Rejecting the dumping of dredge waste on the Great Barrier Reef World Heritage Area should have been a no brainer - but unfortunately it was not for the State Government until our clients brought forward three historic court cases that would help place further pressure on parties to stop it.
EDO Qld legally represented three conservation groups in separate court cases to stop dangerous dumping of dredge spoil from the Abbot Point port expansion in Reef waters as well as on the internationally significant Caley Valley Wetlands.
These cases contributed to the historic new ban on dumping dredge spoil in the Great Barrier Reef World Heritage Area in 2015.

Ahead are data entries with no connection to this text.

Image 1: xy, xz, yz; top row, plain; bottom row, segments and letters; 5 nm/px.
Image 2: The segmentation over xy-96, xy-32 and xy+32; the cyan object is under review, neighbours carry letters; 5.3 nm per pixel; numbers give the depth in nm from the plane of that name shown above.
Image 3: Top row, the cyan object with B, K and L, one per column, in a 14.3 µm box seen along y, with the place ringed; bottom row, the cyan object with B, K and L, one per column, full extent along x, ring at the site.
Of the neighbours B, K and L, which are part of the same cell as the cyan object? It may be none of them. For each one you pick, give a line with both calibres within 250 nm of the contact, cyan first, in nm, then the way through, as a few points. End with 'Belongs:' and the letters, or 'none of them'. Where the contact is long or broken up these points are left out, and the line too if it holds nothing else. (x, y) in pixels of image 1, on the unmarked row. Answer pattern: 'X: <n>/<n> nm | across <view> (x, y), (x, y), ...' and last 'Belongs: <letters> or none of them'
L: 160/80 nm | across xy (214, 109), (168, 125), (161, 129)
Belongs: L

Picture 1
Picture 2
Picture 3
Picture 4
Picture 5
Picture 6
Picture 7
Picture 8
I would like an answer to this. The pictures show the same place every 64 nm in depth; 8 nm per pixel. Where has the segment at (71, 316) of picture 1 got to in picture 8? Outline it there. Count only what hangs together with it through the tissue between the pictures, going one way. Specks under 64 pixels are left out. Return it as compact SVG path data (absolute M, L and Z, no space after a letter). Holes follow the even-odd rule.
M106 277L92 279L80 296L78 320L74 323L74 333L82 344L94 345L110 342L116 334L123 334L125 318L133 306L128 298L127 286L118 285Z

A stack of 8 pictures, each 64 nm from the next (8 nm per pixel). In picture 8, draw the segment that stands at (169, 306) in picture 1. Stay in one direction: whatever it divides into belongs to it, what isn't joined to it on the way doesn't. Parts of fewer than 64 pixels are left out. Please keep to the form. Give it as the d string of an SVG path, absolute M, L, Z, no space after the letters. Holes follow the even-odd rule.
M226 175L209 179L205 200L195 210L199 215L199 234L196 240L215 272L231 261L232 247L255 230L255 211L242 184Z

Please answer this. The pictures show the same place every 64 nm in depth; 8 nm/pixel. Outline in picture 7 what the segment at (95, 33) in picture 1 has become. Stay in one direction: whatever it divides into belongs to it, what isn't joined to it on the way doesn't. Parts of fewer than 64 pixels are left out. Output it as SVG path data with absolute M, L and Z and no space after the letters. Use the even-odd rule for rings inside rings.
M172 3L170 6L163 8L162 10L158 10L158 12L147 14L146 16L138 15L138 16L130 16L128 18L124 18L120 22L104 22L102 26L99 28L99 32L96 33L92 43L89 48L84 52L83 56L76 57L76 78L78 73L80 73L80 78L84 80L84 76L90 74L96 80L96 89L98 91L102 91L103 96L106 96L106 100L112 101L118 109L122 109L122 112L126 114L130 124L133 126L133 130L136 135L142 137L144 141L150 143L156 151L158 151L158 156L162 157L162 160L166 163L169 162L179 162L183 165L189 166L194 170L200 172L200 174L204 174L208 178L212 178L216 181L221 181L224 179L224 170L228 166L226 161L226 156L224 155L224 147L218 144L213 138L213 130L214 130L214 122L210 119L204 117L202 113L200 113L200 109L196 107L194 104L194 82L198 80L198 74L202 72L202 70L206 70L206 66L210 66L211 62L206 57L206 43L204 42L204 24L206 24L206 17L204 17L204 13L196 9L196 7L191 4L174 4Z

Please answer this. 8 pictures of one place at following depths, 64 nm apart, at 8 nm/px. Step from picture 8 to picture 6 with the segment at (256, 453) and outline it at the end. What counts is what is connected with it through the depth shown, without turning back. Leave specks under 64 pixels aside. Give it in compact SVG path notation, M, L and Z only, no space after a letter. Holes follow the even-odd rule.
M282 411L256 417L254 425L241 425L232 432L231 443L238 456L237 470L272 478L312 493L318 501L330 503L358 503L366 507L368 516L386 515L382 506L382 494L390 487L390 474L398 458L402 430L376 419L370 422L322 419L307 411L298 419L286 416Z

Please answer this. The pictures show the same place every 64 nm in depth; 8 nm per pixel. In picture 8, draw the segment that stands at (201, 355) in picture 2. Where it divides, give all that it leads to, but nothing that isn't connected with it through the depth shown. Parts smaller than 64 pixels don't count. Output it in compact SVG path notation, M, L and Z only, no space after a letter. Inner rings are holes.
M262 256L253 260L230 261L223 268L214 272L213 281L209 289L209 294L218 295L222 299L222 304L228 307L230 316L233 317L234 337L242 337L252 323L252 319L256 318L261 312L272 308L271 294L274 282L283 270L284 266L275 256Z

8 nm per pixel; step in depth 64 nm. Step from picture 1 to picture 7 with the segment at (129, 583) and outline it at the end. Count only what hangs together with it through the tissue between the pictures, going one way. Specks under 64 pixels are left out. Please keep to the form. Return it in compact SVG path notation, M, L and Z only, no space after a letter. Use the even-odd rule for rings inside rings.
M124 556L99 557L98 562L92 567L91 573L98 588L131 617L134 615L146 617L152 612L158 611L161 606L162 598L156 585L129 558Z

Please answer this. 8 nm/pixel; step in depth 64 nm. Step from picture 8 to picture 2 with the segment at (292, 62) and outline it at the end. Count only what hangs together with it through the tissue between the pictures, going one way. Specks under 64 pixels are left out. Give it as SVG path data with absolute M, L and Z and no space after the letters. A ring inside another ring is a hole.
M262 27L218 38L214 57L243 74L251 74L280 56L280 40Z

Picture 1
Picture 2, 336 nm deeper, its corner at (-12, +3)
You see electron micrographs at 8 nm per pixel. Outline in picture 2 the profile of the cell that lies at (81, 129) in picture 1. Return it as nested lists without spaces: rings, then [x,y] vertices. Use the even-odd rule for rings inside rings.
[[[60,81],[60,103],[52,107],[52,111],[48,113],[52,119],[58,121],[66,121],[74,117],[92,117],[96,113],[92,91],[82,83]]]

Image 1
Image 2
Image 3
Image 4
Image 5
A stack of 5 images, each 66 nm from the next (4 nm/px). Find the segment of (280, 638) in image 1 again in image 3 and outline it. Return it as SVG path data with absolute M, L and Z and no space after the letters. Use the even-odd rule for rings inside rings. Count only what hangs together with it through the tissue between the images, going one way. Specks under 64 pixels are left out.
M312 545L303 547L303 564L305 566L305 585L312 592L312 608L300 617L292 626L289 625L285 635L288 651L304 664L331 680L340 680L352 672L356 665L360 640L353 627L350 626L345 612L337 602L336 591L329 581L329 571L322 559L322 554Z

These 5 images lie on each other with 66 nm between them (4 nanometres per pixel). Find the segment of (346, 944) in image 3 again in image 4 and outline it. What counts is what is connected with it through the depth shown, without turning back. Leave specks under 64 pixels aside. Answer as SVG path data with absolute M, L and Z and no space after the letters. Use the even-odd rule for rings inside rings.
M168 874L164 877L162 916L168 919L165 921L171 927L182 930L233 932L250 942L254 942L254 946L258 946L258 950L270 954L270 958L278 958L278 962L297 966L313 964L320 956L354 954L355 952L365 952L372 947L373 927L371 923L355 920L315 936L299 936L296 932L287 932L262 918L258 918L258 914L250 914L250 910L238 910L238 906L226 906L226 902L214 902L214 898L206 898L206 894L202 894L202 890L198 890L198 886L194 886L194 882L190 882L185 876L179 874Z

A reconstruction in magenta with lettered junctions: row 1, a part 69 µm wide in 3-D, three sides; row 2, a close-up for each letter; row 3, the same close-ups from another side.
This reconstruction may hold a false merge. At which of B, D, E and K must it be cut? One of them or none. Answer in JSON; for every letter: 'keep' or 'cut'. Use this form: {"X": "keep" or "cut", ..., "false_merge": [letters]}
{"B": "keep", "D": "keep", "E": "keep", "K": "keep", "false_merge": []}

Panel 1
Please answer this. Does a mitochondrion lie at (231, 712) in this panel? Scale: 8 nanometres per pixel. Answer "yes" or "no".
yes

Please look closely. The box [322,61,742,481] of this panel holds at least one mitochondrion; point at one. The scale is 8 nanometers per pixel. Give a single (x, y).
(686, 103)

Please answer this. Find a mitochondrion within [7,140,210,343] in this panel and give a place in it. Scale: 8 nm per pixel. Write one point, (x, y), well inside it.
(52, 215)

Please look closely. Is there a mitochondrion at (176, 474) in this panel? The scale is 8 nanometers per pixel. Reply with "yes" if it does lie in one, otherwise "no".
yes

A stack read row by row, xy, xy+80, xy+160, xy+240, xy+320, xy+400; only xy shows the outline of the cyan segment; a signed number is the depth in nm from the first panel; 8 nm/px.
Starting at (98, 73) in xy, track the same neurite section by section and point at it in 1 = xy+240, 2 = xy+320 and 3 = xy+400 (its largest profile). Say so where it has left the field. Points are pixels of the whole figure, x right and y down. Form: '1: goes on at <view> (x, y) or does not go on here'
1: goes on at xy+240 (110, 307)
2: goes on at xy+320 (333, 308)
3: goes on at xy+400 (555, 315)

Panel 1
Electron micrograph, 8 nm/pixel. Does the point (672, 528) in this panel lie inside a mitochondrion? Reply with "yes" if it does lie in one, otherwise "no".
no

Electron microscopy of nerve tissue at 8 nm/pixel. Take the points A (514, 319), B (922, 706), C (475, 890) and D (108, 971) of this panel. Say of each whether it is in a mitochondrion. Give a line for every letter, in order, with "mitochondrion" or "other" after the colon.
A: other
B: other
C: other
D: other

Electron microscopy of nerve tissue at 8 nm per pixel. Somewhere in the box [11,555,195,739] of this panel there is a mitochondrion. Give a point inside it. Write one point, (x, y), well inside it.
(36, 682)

EDO Qld also voices community concerns to government and provides valuable legal input to documents including the Reef 2050 Plan and the WWF annual report to the UNESCO World Heritage Committee.
Caley Valley wetlands dumping case
North Queensland community group, the Alliance to Save Hinchinbrook, commenced court proceedings seeking judicial review of Environment Minister Greg Hunt’s rushed assessment of the decision to dredge and dump on the Great Barrier Reef coastline.
Although the case was listed for a Federal Court hearing on 16 and 17 March 2015, the the new Queensland Government officially withdrew its applications to Federal Environment Minister Hunt on 12 March 2015 and the case was not heard. This came after the Queensland Government officially announced its plan to not dump dredge spoil on the Caley Valley wetlands.
Great Barrier Reef Marine Park sea dumping case
EDO Qld represented North Queensland Conservation Council (NQCC) in their challenge to the decision of Minister Hunt (now responsible for the decision of his delegate at the Great Barrier Reef Marine Park Authority) to grant a permit for the dumping of up to 3 million cubic meters of dredge spoil in the Great Barrier Reef Marine Park and World Heritage Area on 31 January 2014 .
On 26 June 2015 the AAT ordered the cancellation of the permit with the consent of the parties. This was because on 2 June 2015 regulation 88RA of the Great Barrier Reef Marine Park Regulations 1983 commenced, which bans the dumping of capital dredge spoil in the Great Barrier Reef Marine Park. This made the sea dumping permit redundant and so the case was finalised.
Abbot Point dredging case
EDO Qld acted for Mackay Conservation Group (MCG) in their challenge to Environment Minister Hunt’s approval of the North Queensland Bulk Ports Corporation (NQBP) application to undertake a program of dredging and dumping near Abbot Point to facilitate development of three new proposed port terminals: Terminal 0, Terminal 2 and Terminal 3.
In June 2015, changes to the Great Barrier Reef Marine Park Regulations commenced to ban capital dredge spoil dumping in the Great Barrier Reef Marine Park, which meant that NQBP was unlikely to act on the approval. As a result, in November 2015 the case was dismissed with the consent of the parties.